DIRECTIONS FOR THIS TASK –
Take each line of the data that contains the string "Yogodyan" and copy it.
....................
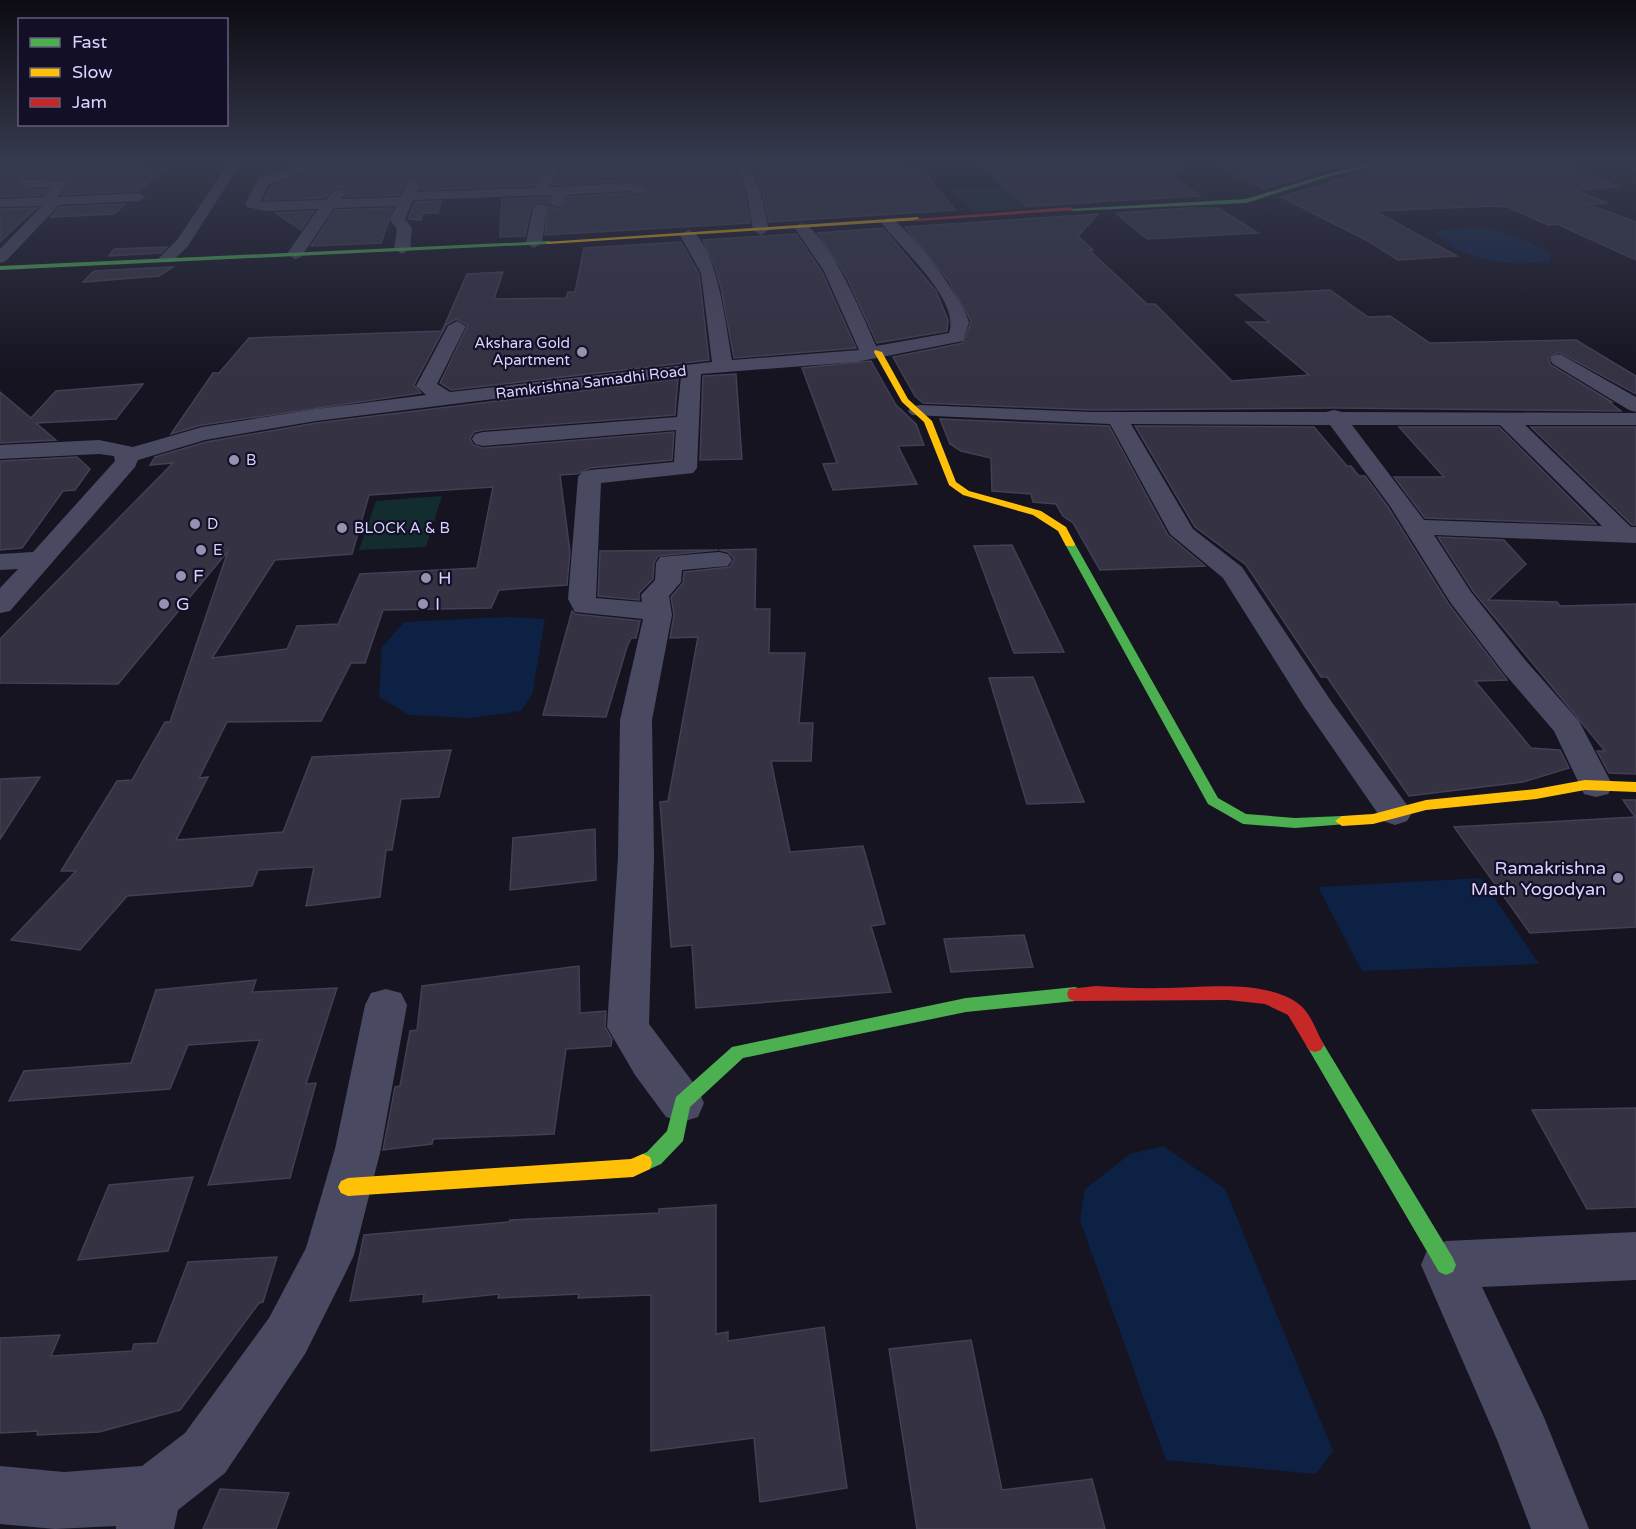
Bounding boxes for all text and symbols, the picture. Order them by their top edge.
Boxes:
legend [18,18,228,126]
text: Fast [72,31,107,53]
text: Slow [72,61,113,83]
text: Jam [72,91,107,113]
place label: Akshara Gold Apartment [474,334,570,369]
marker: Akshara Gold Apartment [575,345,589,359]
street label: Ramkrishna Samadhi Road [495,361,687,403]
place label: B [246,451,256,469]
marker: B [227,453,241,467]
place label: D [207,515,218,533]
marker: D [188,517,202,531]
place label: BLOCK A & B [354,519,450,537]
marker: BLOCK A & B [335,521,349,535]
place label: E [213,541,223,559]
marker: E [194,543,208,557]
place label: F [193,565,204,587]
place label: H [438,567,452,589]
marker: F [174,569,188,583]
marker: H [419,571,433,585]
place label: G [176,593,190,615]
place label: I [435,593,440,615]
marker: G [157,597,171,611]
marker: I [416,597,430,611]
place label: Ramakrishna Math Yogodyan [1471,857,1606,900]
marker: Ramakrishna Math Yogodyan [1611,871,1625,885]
....................
OUTPUT FOR THIS TASK –
place label: Ramakrishna Math Yogodyan [1471,857,1606,900]
marker: Ramakrishna Math Yogodyan [1611,871,1625,885]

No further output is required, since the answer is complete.